Written exercise 1:
In the entries, copy out the stretch from the line containing "pose: elev=81.0 azim=347.4" through the line containing "Dot at: (190, 286)", reproducing each line without changes.

Text shown:

++++++

Live album by Paul Motian
- Released: 1995
- Recorded: June 1995 Village Vanguard, NYC
- Genre: Jazz
- Length: 69:09
- Label: JMT JMT 514 028
- Producer: Stefan F. Winter

Paul Motian chronology
| Sound of Love (1995) | At the Village Vanguard (1995) | Flight of the Blue Jay (1996) |

= At the Village Vanguard =

At the Village Vanguard (subtitled You Took the Words Right Out of My Heart) is a live album by jazz drummer Paul Motian recorded at the Village Vanguard and originally released on the German JMT label. Recorded in 1995 it features performances by Motian with guitarist Bill Frisell and tenor saxophonist Joe Lovano. The album was rereleased on the Winter & Winter label in 2005.

++++++

Material:
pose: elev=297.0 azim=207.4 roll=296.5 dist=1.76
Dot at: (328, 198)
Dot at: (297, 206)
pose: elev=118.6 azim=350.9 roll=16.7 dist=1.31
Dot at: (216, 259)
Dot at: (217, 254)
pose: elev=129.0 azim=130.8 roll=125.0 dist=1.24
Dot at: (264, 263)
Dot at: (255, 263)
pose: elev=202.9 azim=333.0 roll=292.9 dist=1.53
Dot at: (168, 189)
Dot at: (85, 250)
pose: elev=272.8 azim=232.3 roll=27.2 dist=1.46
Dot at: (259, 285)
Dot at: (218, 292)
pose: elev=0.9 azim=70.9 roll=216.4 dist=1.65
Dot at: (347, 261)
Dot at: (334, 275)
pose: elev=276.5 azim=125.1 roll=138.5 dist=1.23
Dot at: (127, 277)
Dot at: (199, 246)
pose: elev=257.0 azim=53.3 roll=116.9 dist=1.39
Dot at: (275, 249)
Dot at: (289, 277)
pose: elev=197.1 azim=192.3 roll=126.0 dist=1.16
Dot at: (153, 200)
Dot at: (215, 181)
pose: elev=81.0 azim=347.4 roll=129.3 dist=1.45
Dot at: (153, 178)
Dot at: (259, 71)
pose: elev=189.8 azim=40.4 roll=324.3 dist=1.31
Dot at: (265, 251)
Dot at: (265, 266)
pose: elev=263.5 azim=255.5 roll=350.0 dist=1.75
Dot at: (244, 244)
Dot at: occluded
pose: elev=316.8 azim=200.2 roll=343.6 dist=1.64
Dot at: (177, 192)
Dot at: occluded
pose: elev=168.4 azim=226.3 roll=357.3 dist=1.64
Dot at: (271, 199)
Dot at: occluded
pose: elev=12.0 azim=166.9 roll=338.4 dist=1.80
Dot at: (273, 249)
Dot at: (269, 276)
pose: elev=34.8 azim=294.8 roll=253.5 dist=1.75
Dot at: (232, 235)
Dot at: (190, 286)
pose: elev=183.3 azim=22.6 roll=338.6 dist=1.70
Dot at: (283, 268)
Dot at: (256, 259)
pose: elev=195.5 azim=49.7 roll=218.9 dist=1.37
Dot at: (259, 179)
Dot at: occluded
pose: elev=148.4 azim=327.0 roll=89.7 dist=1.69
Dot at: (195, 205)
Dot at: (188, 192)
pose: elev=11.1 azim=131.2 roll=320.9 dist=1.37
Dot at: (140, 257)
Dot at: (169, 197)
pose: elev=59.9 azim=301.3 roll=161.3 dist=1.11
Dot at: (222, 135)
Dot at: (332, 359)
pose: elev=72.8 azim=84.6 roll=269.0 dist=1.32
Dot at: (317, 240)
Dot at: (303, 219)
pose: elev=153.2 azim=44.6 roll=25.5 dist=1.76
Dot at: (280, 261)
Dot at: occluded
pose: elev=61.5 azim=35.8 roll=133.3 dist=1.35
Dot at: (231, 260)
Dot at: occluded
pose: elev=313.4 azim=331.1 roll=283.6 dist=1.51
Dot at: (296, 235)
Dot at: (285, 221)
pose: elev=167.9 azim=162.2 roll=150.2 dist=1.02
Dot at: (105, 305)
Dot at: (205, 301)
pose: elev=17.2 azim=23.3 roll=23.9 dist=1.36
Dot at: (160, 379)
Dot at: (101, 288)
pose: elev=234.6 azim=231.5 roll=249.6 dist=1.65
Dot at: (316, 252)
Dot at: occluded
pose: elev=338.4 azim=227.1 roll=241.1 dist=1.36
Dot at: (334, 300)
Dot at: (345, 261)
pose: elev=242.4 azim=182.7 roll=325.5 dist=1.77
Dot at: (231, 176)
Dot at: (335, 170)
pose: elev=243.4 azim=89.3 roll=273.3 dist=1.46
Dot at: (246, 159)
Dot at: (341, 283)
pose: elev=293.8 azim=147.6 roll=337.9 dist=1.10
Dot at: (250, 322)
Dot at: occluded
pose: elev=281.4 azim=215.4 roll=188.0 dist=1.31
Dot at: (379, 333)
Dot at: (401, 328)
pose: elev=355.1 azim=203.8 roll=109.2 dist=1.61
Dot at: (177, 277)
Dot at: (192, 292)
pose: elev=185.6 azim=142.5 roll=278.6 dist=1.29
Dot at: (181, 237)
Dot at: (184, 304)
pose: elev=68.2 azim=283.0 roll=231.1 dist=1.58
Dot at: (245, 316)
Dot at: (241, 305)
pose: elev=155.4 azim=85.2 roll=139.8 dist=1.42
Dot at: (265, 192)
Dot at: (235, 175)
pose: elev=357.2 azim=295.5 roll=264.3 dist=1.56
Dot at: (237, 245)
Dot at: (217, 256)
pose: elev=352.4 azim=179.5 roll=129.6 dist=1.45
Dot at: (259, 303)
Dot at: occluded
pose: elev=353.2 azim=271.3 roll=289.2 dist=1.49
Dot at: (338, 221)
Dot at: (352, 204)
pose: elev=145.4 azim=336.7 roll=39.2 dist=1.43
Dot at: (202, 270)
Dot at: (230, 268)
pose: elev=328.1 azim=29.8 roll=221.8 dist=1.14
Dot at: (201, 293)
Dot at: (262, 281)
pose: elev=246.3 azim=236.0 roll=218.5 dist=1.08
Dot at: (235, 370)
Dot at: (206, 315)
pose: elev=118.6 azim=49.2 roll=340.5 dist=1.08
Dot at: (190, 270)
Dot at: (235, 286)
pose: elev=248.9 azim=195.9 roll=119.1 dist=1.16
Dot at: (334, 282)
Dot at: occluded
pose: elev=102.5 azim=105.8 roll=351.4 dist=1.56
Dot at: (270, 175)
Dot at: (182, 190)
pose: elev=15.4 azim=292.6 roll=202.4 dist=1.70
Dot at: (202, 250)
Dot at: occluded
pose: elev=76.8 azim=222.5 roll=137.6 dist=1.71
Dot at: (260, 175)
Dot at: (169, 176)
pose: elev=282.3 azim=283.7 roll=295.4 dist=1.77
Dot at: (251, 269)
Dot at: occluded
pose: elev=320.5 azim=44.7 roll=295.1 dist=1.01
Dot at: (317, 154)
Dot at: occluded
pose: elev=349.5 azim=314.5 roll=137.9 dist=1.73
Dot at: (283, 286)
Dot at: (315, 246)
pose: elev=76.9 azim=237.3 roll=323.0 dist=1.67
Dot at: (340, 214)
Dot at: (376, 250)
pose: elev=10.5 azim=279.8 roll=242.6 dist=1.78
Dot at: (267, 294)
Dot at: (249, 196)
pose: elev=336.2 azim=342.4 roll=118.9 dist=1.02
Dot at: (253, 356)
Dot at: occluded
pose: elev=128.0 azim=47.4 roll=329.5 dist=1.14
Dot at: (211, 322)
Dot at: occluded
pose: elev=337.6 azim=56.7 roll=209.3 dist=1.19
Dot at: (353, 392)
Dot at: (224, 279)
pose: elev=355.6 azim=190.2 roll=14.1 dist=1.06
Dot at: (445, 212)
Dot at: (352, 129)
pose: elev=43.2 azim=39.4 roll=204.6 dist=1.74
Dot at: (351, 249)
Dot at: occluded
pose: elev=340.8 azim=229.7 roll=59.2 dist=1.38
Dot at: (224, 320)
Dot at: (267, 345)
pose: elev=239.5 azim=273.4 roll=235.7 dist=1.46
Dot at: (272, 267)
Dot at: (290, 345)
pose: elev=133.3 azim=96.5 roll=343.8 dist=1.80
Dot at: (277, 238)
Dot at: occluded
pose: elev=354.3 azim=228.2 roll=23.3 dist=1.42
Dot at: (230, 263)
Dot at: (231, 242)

++++++

Written exercise 2:
Answer these questions from the text on the Paul Motian live album:
(a) Who is listed as the producer?
(b) Which guitarist performs with Motian?
(c) On which label was the album rereleased, and in what year?

Full response 1:
pose: elev=81.0 azim=347.4 roll=129.3 dist=1.45
Dot at: (153, 178)
Dot at: (259, 71)
pose: elev=189.8 azim=40.4 roll=324.3 dist=1.31
Dot at: (265, 251)
Dot at: (265, 266)
pose: elev=263.5 azim=255.5 roll=350.0 dist=1.75
Dot at: (244, 244)
Dot at: occluded
pose: elev=316.8 azim=200.2 roll=343.6 dist=1.64
Dot at: (177, 192)
Dot at: occluded
pose: elev=168.4 azim=226.3 roll=357.3 dist=1.64
Dot at: (271, 199)
Dot at: occluded
pose: elev=12.0 azim=166.9 roll=338.4 dist=1.80
Dot at: (273, 249)
Dot at: (269, 276)
pose: elev=34.8 azim=294.8 roll=253.5 dist=1.75
Dot at: (232, 235)
Dot at: (190, 286)

Full response 2:
(a) Stefan F. Winter
(b) Bill Frisell
(c) Winter & Winter, in 2005